Keywords: depression ideas, behavioural theory depression

Depression is classified as a feeling disorder. To meet the criteria for having despair the sufferer will of need to have felt lower in mood for two weeks or more and display at least five of the symptoms that are laid out by the DMS-IV. These symptoms typically include: constant low moods and sadness, changes in urge for food and weight, morbid thinking and thoughts of suicide, insomnia or unnecessary sleeping (hypersomnia), a considerable loss of energy or tiredness, being unable to concentrate and make even menial decisions, apathy and extreme feelings of guilt and hopelessness. (N. H. S, 2012) These symptoms may differ in intensity from individual to individual and many other symptoms that are also linked to despair may be apparent. Depression can affect anyone at any years (though it can seem to be more visible in females. ) (Stewart, 2010) The psychological causes of melancholy are very vast, however three ideas on how unhappiness comes about will be explored in this article. These theories include the cognitive -behavioural model and the behavioural.
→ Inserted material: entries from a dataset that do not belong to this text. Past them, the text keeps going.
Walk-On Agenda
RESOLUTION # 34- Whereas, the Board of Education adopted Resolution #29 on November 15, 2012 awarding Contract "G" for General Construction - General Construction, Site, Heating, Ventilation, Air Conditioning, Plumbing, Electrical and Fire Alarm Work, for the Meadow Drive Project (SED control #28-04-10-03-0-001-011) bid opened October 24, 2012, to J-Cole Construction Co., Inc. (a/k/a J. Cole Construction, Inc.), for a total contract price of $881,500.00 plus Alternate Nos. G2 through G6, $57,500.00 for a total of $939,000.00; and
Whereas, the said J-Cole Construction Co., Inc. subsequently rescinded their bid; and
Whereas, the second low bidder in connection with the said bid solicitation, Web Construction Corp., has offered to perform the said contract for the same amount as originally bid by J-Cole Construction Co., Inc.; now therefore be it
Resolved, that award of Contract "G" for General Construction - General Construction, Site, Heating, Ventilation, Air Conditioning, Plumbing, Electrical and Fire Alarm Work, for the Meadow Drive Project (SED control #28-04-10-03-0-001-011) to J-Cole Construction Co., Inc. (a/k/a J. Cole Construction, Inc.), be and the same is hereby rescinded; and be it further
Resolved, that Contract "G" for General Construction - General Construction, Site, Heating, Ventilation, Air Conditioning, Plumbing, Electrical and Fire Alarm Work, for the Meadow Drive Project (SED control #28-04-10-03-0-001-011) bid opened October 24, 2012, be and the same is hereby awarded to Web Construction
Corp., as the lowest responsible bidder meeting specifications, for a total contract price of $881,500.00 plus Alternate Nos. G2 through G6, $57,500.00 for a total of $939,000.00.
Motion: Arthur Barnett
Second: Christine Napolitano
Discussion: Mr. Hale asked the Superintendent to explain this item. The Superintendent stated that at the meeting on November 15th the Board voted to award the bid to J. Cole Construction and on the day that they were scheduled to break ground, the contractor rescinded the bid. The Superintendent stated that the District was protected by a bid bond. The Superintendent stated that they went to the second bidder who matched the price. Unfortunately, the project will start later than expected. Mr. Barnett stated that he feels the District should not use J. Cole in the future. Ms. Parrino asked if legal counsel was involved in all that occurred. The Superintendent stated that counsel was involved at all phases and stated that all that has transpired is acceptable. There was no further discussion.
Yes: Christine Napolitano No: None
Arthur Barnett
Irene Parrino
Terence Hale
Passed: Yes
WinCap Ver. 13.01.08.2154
The cognitive- behavioural model has a strong focus on reinforcement (whether positive or negative) as a conclusion for depression. Studies by Seligman (1975) also declare that depression can even be learned though classical conditioning. Seligman's experiment involved placing a dog in a cage that is partitioned; one area of the cage's floor comes with an electric current running right through it that would shock the dog, the other half has no electric energy. Seligman restrained your dog privately with the electric current; over time, the dog learned that it might not avoid the electric surprise. Eventually he let the dog go unrestrained so that it was able to escape to the side that was safe from the electric great shock. However, the dogs made no attempt to try and escape and sustained to endure the shocks passively. Seligman thought that this was because; the dogs experienced learned that they had no control over the outcome of the situation, no subject their response so they gave up trying.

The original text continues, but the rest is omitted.